周りに人がいないからこそできるあっかんべーを盛大にやって、この場から去ろうとする。傍から見たら物凄く性格の悪い女だろうな、私。でも、私がいくら隠しても、内緒にしても、日番谷隊長にはいつも分かってしまうみたい。

「はぁ・・・。お前またくだらねぇことばっか考えてんな」
「いいこと思いついたんですよ。だから私お花屋さんに行ってきます! この前まけてくれるって店員のお兄さんが言ってたし」

本当にいいこと思いついたの。隊長も私も、お互いのことはよく分かってるから口に出したりはしないけど、たまには形にした方がいいに決まってるよね。もっともっとお互いを理解しあえるように。

「すぐ帰ってこいよ。・・・松本がうるせぇから」
「分かってます。最近お茶してないですから」

むすっとした表情の隊長が私の頭をぽん、となでた。その台詞と行動の意味を私は分かってるから。とても嬉しいの。仕事で会えないことが多くて、物理的にも心理的にも距離を感じるけど、隊長は私の所に戻ってきてくれる。
でも、だからって、我慢ばっかりするわけじゃないから。単純で分かりやすい私は隊長に会えただけでさっきまでの真っ黒い気持ちなんて嘘のように消えてしまうけど、やっぱり嫉妬だってする。
隊長が悪いわけじゃないっていうのは分かってるから、これはいたずらと八つ当たり。
愛の証の素敵な花も、色が違うと意味も違うんだ、ってお花屋さんのお兄さんが教えてくれた知識なんですよ。










花言葉を知っていますか
(「うわ、隊長ぉなんですか、コレ。
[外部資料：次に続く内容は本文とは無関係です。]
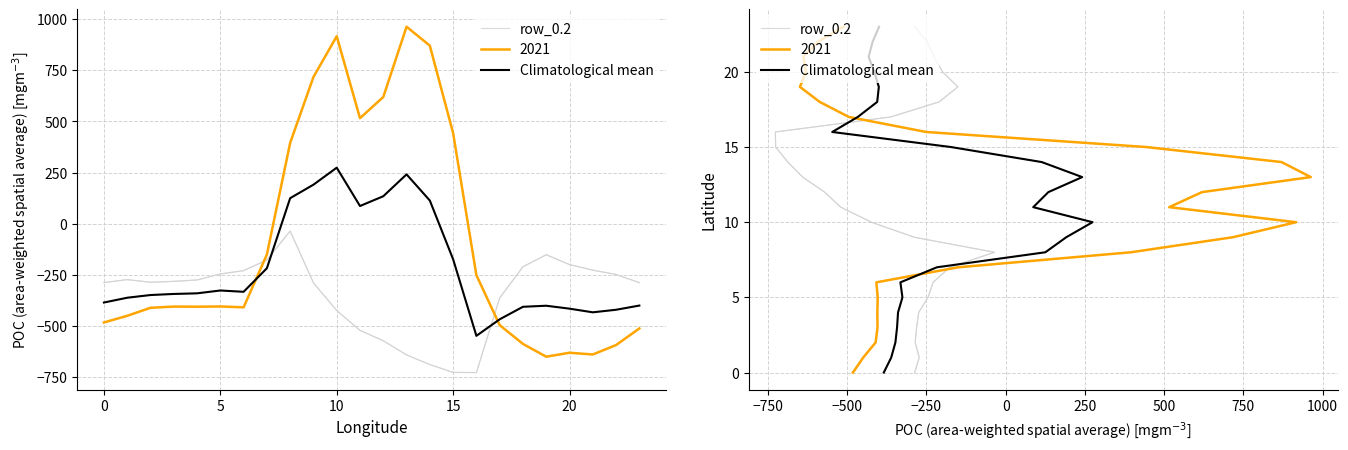

What is the average value of the Climatological mean series?

12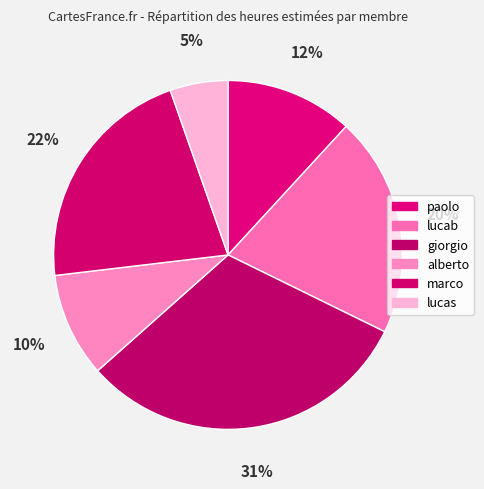

Count the number of slices in the pie.

6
執務室が薔薇臭いんですけど」)
(「(・・・やっぱりこういうことか)」)
(「しかも黄色い薔薇って・・・」)


これも前に書いて放置されてたもの。だから何が書きたかったのかさっぱりです。意味分からん。
そして名前変換がないー。でも付けれそうなところもない(´`)
こんな感じで大丈夫なんだろうか・・・不安になってきたぞ。